1809-1813 King Joseph's Army ( Regular Infantry)

1809-1813 King Joseph's Army ( Regular Infantry)

Joseph’s uniforms remain a dubious and poorly documented subject, with much confusion as to the regiment’s numbers, names, and actual clothing. The one generally accepted idea is that most, if not all, of Joseph's infantry wore brown coats.

3rd Line Infantry Regiment (Seville), Officer, Field Uniform, 1811
At least two sources give Seville black facings, though another shows its coat as brown, with white waistcoat and breeches. Possibly this is summer dress.
Claiming to be legal king of Spain, Joseph adopted Spain’s traditional red cockade.

4th Line Infantry Regiment (Soria), Grenadier, 1811
Note the red “flaming grenade” on his forage cap. 

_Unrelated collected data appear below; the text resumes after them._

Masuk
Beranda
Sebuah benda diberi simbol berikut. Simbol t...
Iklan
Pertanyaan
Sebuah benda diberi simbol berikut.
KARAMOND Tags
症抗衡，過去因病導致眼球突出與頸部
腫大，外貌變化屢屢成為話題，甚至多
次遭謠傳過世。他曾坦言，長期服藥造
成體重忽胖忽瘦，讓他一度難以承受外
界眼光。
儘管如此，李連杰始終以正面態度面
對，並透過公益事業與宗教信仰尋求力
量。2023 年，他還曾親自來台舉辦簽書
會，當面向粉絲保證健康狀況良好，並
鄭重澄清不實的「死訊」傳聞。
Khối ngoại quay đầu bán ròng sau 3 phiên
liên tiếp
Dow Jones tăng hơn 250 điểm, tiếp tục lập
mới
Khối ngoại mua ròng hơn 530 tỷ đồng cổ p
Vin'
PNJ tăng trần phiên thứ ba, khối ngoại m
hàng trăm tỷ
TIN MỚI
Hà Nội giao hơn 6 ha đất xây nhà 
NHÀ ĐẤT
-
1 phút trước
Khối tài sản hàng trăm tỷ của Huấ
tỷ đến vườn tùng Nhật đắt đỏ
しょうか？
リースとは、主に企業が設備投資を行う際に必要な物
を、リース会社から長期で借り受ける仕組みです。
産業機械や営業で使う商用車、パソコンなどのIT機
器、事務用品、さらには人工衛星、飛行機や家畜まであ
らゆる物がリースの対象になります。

There is one uniform, tentatively identified as that of 5th Line Infantry Regiment (“Granada”), in the Musée de l’Armée in Paris - brown with yellow collar, lapels, round cuffs, and lining, and white button-hole tabs (one on each side of collar, 8 on each lapel, 3 on outside of each cuff).



Royal Irish Regiment, Fusilier, 1809
Formed in 1809 to take in the debris of the “Irish” regiments (by now mostly miscellaneous foreigners, including Austrians) in Spanish service. Originally projected as a “brigade”, but only one regiment could be formed - and it, for lack of replacements, was put into the reliable “Royal Foreign Regiment” in 1812.

A sketch by the Dutch officer, Keck, in 1810 shows pointed cuffs and yellow waistcoats.

Drummers had yellow lapels and swallows’ nests and orange braid. Drum hoops were bright red.